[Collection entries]
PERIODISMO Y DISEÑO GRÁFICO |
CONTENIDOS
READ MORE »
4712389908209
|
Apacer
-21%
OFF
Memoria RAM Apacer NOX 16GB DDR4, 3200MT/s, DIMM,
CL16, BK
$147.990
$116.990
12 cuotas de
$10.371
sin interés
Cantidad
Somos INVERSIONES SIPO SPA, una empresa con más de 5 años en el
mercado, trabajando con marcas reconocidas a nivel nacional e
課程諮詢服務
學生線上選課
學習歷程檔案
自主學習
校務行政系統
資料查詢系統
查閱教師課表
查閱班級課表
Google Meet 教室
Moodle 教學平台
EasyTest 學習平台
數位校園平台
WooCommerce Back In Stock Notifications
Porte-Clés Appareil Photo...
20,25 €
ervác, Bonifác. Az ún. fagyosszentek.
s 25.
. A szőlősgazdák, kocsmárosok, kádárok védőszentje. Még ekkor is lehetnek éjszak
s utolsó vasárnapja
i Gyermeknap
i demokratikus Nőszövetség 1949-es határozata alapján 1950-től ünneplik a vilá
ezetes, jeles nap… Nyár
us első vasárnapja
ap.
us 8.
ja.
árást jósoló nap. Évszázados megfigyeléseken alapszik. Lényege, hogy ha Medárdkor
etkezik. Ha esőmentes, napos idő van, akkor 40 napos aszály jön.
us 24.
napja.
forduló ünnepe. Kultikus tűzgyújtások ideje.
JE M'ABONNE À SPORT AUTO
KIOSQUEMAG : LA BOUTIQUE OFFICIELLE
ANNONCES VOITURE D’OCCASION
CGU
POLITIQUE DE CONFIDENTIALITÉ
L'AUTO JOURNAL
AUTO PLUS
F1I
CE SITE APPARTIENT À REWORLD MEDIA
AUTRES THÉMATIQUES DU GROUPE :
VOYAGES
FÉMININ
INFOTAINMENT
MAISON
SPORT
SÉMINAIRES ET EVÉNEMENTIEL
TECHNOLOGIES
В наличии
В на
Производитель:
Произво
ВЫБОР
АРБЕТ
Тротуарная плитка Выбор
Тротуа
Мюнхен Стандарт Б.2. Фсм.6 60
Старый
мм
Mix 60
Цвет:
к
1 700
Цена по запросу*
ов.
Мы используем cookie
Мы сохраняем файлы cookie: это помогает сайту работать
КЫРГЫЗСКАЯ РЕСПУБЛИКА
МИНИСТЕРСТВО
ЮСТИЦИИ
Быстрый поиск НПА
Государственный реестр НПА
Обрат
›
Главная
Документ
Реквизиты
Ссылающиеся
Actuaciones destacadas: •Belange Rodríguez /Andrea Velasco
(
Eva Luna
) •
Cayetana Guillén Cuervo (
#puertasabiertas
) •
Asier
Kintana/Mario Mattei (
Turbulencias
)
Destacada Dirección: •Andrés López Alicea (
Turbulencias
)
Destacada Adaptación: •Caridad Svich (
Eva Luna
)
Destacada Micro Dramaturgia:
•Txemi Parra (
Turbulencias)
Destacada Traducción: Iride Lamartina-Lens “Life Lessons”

Problem:
What you return must be an exact retyping of the lines above starting at the line with "Мы используем cookie" and ending at the line with "Turbulencias)", and nothing besides.

Answer to this task:
Мы используем cookie
Мы сохраняем файлы cookie: это помогает сайту работать
КЫРГЫЗСКАЯ РЕСПУБЛИКА
МИНИСТЕРСТВО
ЮСТИЦИИ
Быстрый поиск НПА
Государственный реестр НПА
Обрат
›
Главная
Документ
Реквизиты
Ссылающиеся
Actuaciones destacadas: •Belange Rodríguez /Andrea Velasco
(
Eva Luna
) •
Cayetana Guillén Cuervo (
#puertasabiertas
) •
Asier
Kintana/Mario Mattei (
Turbulencias
)
Destacada Dirección: •Andrés López Alicea (
Turbulencias
)
Destacada Adaptación: •Caridad Svich (
Eva Luna
)
Destacada Micro Dramaturgia:
•Txemi Parra (
Turbulencias)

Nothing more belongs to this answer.